(Exercise objective) Copy each record below exactly, please, and leave its pictures out.

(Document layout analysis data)
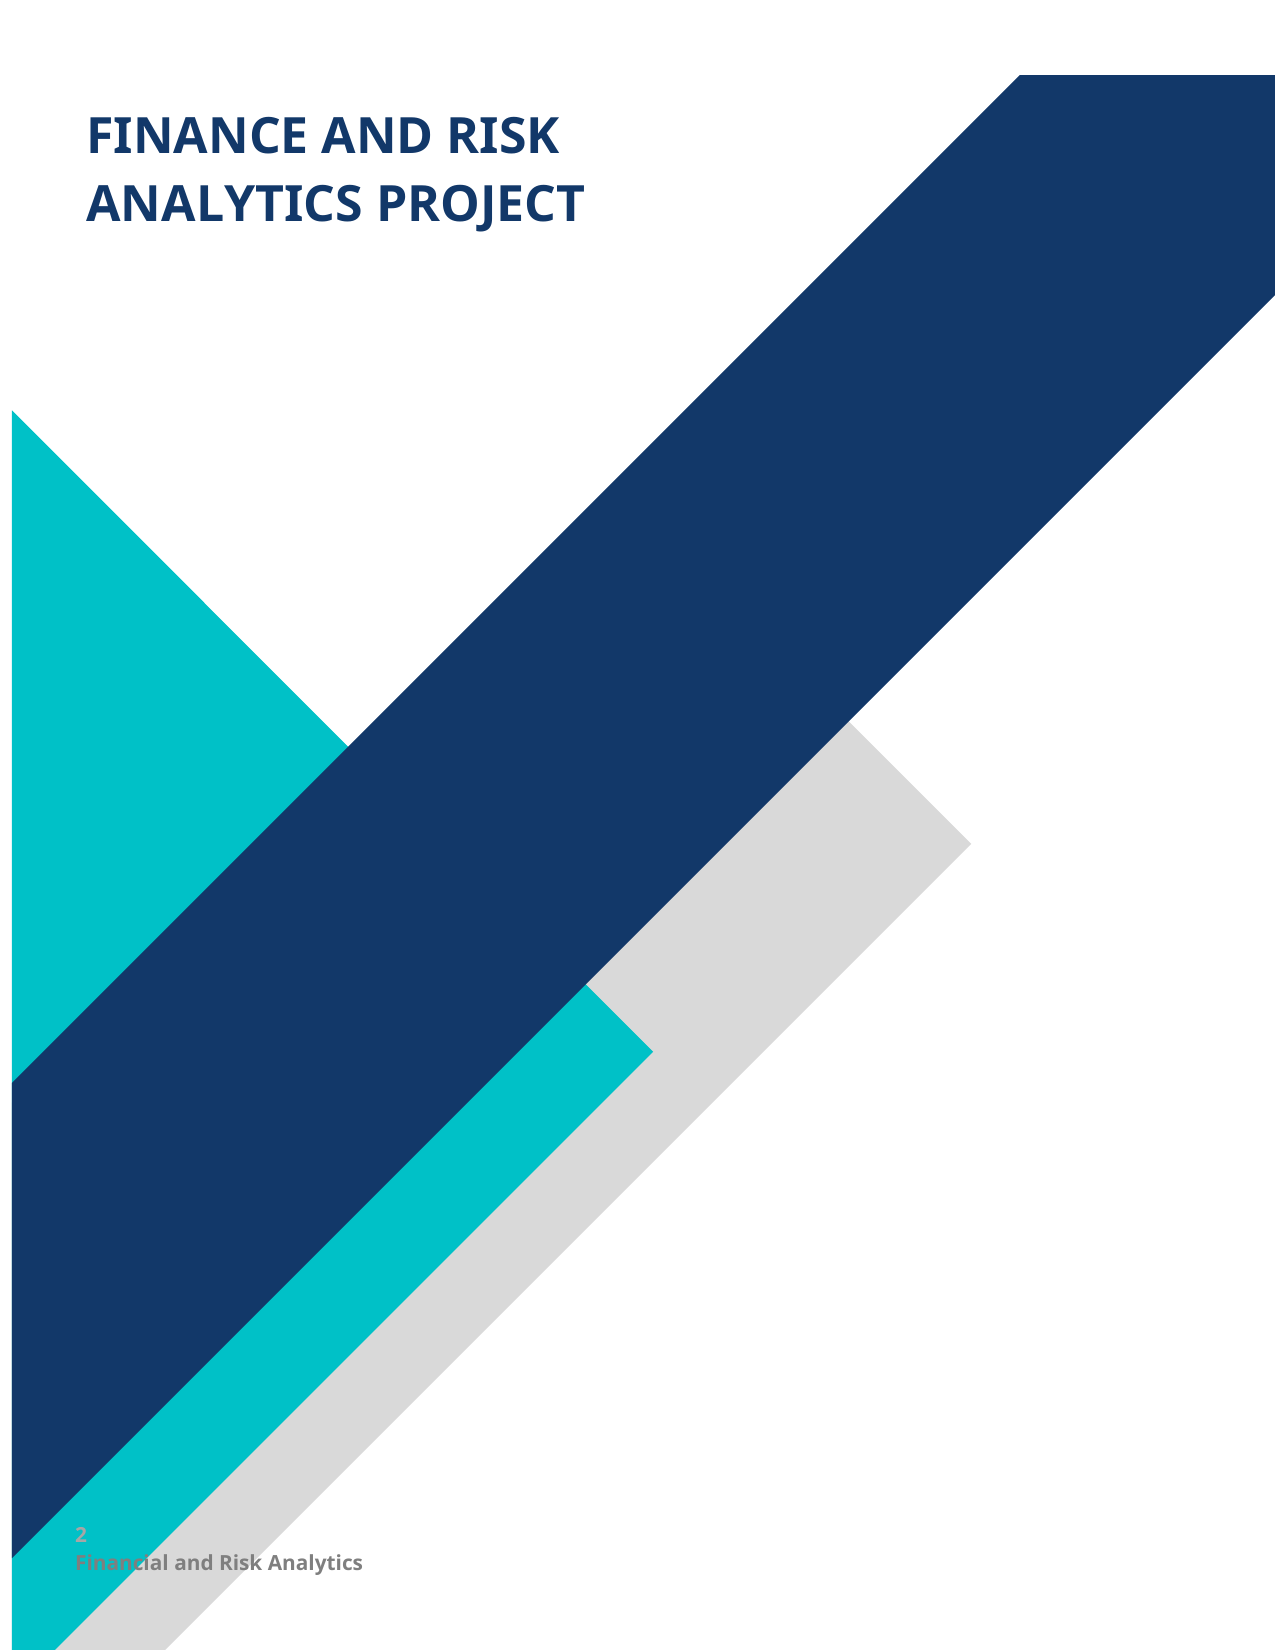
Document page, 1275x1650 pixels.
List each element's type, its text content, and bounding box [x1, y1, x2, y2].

table_cell FINANCE AND RISK ANALYTICS PROJECT [75, 75, 637, 1520]
table_cell [637, 75, 1199, 1520]
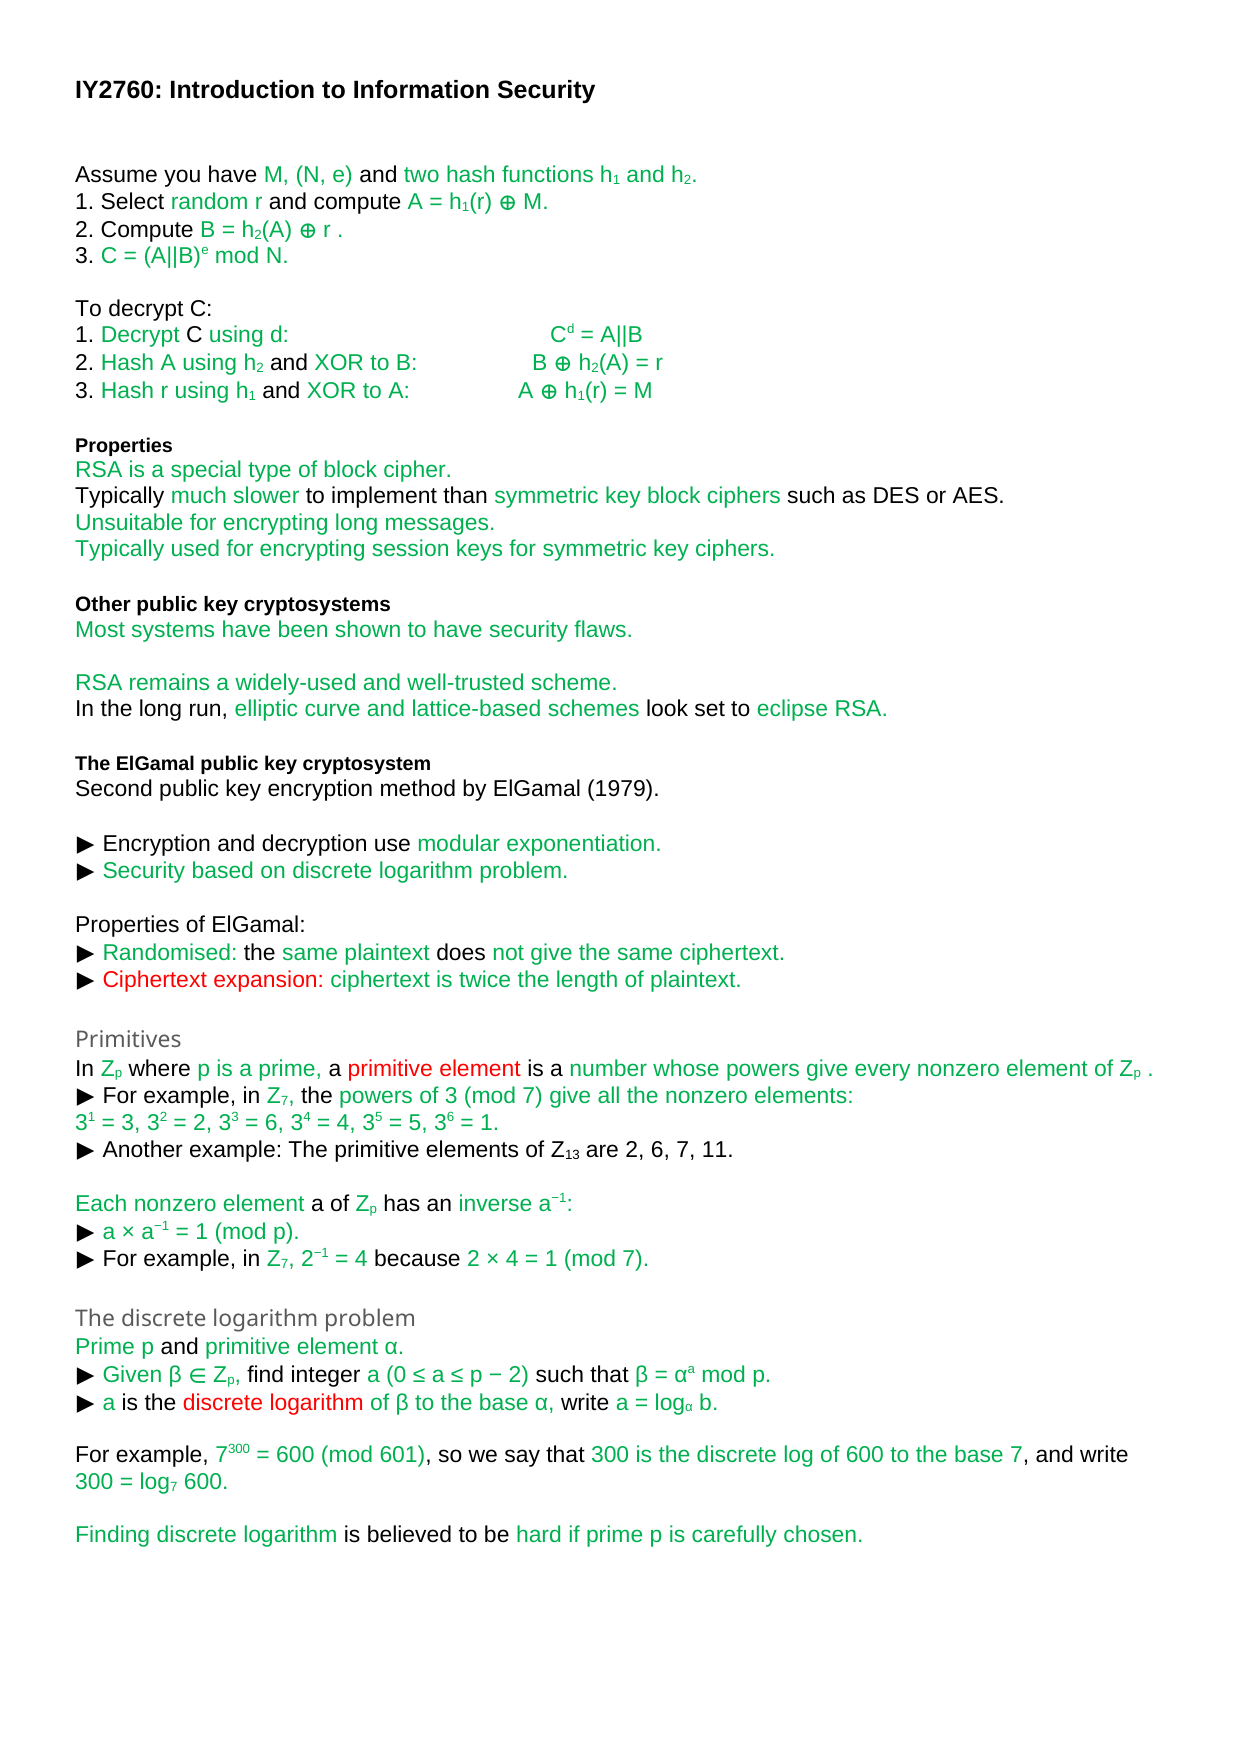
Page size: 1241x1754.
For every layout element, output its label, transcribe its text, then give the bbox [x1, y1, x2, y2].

text For example, 7300 = 600 (mod 601), so we say that 300 is the discrete log of 600 to the base 7, and write 300 = log7 600. [75, 1441, 1165, 1494]
text ▶ For example, in Z7, the powers of 3 (mod 7) give all the nonzero elements: [75, 1081, 1165, 1108]
text ▶ Security based on discrete logarithm problem. [75, 856, 1165, 884]
text 1. Select random r and compute A = h1(r) ⊕ M. [75, 187, 1165, 215]
text In Zp where p is a prime, a primitive element is a number whose powers give every nonzero element of Zp . [75, 1054, 1165, 1081]
text 1. Decrypt C using d: Cd = A||B [75, 321, 1165, 348]
text ▶ Given β ∈ Zp, find integer a (0 ≤ a ≤ p − 2) such that β = αa mod p. [75, 1360, 1165, 1387]
subtitle Primitives [75, 1023, 1165, 1054]
text 31 = 3, 32 = 2, 33 = 6, 34 = 4, 35 = 5, 36 = 1. [75, 1108, 1165, 1135]
subtitle Other public key cryptosystems [75, 592, 1165, 616]
text RSA is a special type of block cipher. [75, 456, 1165, 482]
subtitle The discrete logarithm problem [75, 1302, 1165, 1333]
text Each nonzero element a of Zp has an inverse a−1: [75, 1190, 1165, 1216]
text Typically much slower to implement than symmetric key block ciphers such as DES or AES. [75, 482, 1165, 509]
subtitle Properties [75, 433, 1165, 456]
text To decrypt C: [75, 295, 1165, 321]
subtitle The ElGamal public key cryptosystem [75, 752, 1165, 775]
text Most systems have been shown to have security flaws. [75, 616, 1165, 642]
text 2. Hash A using h2 and XOR to B: B ⊕ h2(A) = r [75, 348, 1165, 375]
text ▶ a × a−1 = 1 (mod p). [75, 1216, 1165, 1244]
text ▶ Another example: The primitive elements of Z13 are 2, 6, 7, 11. [75, 1135, 1165, 1162]
text 3. Hash r using h1 and XOR to A: A ⊕ h1(r) = M [75, 375, 1165, 403]
text In the long run, elliptic curve and lattice-based schemes look set to eclipse RSA. [75, 695, 1165, 721]
text Unsuitable for encrypting long messages. [75, 509, 1165, 535]
text Properties of ElGamal: [75, 911, 1165, 938]
text Prime p and primitive element α. [75, 1333, 1165, 1360]
text ▶ Ciphertext expansion: ciphertext is twice the length of plaintext. [75, 965, 1165, 993]
text RSA remains a widely-used and well-trusted scheme. [75, 669, 1165, 695]
text ▶ Encryption and decryption use modular exponentiation. [75, 828, 1165, 856]
text Typically used for encrypting session keys for symmetric key ciphers. [75, 535, 1165, 562]
text Assume you have M, (N, e) and two hash functions h1 and h2. [75, 161, 1165, 187]
text ▶ a is the discrete logarithm of β to the base α, write a = logα b. [75, 1387, 1165, 1415]
text Second public key encryption method by ElGamal (1979). [75, 775, 1165, 801]
text 2. Compute B = h2(A) ⊕ r . [75, 215, 1165, 242]
text 3. C = (A||B)e mod N. [75, 242, 1165, 269]
text Finding discrete logarithm is believed to be hard if prime p is carefully chosen. [75, 1521, 1165, 1548]
text ▶ Randomised: the same plaintext does not give the same ciphertext. [75, 938, 1165, 965]
text ▶ For example, in Z7, 2−1 = 4 because 2 × 4 = 1 (mod 7). [75, 1244, 1165, 1272]
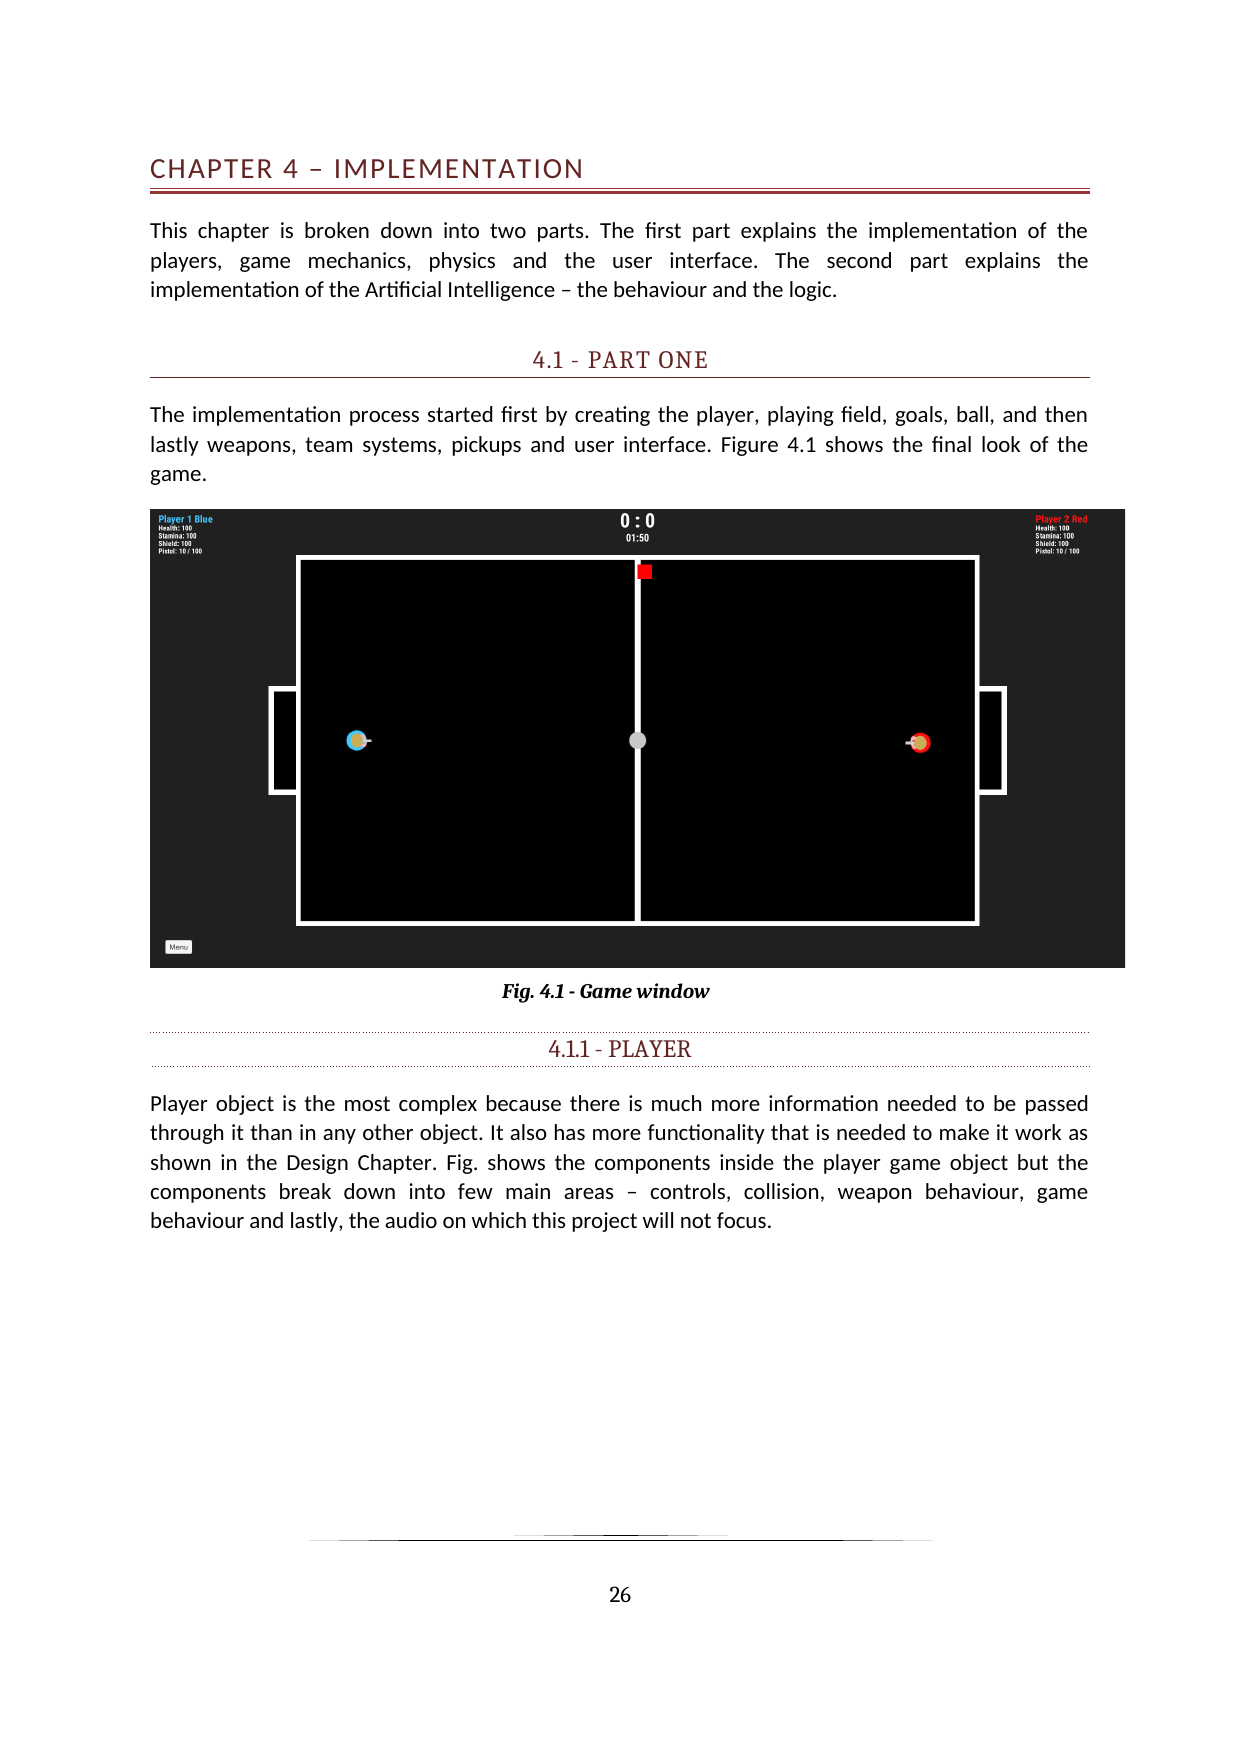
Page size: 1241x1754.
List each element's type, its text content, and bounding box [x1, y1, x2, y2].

(Exercise response)
Document page, 1275x1650 pixels.
List each element's type, its text content, and bounding box [x1, y1, x2, y2].

table_cell FINANCE AND RISK ANALYTICS PROJECT [75, 75, 637, 1520]
table_cell [637, 75, 1199, 1520]
Page size: 1241x1754.
For every layout element, output its label, transcribe its text, then give the bbox [x1, y1, x2, y2].

text For example, 7300 = 600 (mod 601), so we say that 300 is the discrete log of 600 to the base 7, and write 300 = log7 600. [75, 1441, 1165, 1494]
text ▶ For example, in Z7, the powers of 3 (mod 7) give all the nonzero elements: [75, 1081, 1165, 1108]
text ▶ Security based on discrete logarithm problem. [75, 856, 1165, 884]
text 1. Select random r and compute A = h1(r) ⊕ M. [75, 187, 1165, 215]
text In Zp where p is a prime, a primitive element is a number whose powers give every nonzero element of Zp . [75, 1054, 1165, 1081]
text 1. Decrypt C using d: Cd = A||B [75, 321, 1165, 348]
text ▶ Given β ∈ Zp, find integer a (0 ≤ a ≤ p − 2) such that β = αa mod p. [75, 1360, 1165, 1387]
subtitle Primitives [75, 1023, 1165, 1054]
text 31 = 3, 32 = 2, 33 = 6, 34 = 4, 35 = 5, 36 = 1. [75, 1108, 1165, 1135]
subtitle Other public key cryptosystems [75, 592, 1165, 616]
text RSA is a special type of block cipher. [75, 456, 1165, 482]
subtitle The discrete logarithm problem [75, 1302, 1165, 1333]
text Each nonzero element a of Zp has an inverse a−1: [75, 1190, 1165, 1216]
text Typically much slower to implement than symmetric key block ciphers such as DES or AES. [75, 482, 1165, 509]
subtitle Properties [75, 433, 1165, 456]
text To decrypt C: [75, 295, 1165, 321]
subtitle The ElGamal public key cryptosystem [75, 752, 1165, 775]
text Most systems have been shown to have security flaws. [75, 616, 1165, 642]
text 2. Hash A using h2 and XOR to B: B ⊕ h2(A) = r [75, 348, 1165, 375]
text ▶ a × a−1 = 1 (mod p). [75, 1216, 1165, 1244]
text ▶ Another example: The primitive elements of Z13 are 2, 6, 7, 11. [75, 1135, 1165, 1162]
text 3. Hash r using h1 and XOR to A: A ⊕ h1(r) = M [75, 375, 1165, 403]
text In the long run, elliptic curve and lattice-based schemes look set to eclipse RSA. [75, 695, 1165, 721]
text Unsuitable for encrypting long messages. [75, 509, 1165, 535]
text Properties of ElGamal: [75, 911, 1165, 938]
text Prime p and primitive element α. [75, 1333, 1165, 1360]
text ▶ Ciphertext expansion: ciphertext is twice the length of plaintext. [75, 965, 1165, 993]
text RSA remains a widely-used and well-trusted scheme. [75, 669, 1165, 695]
text ▶ Encryption and decryption use modular exponentiation. [75, 828, 1165, 856]
text Typically used for encrypting session keys for symmetric key ciphers. [75, 535, 1165, 562]
text Assume you have M, (N, e) and two hash functions h1 and h2. [75, 161, 1165, 187]
text ▶ a is the discrete logarithm of β to the base α, write a = logα b. [75, 1387, 1165, 1415]
text Second public key encryption method by ElGamal (1979). [75, 775, 1165, 801]
text 2. Compute B = h2(A) ⊕ r . [75, 215, 1165, 242]
text 3. C = (A||B)e mod N. [75, 242, 1165, 269]
text Finding discrete logarithm is believed to be hard if prime p is carefully chosen. [75, 1521, 1165, 1548]
text ▶ Randomised: the same plaintext does not give the same ciphertext. [75, 938, 1165, 965]
text ▶ For example, in Z7, 2−1 = 4 because 2 × 4 = 1 (mod 7). [75, 1244, 1165, 1272]
Page size: 1241x1754.
List each element's type, its text content, and bounding box [x1, y1, x2, y2].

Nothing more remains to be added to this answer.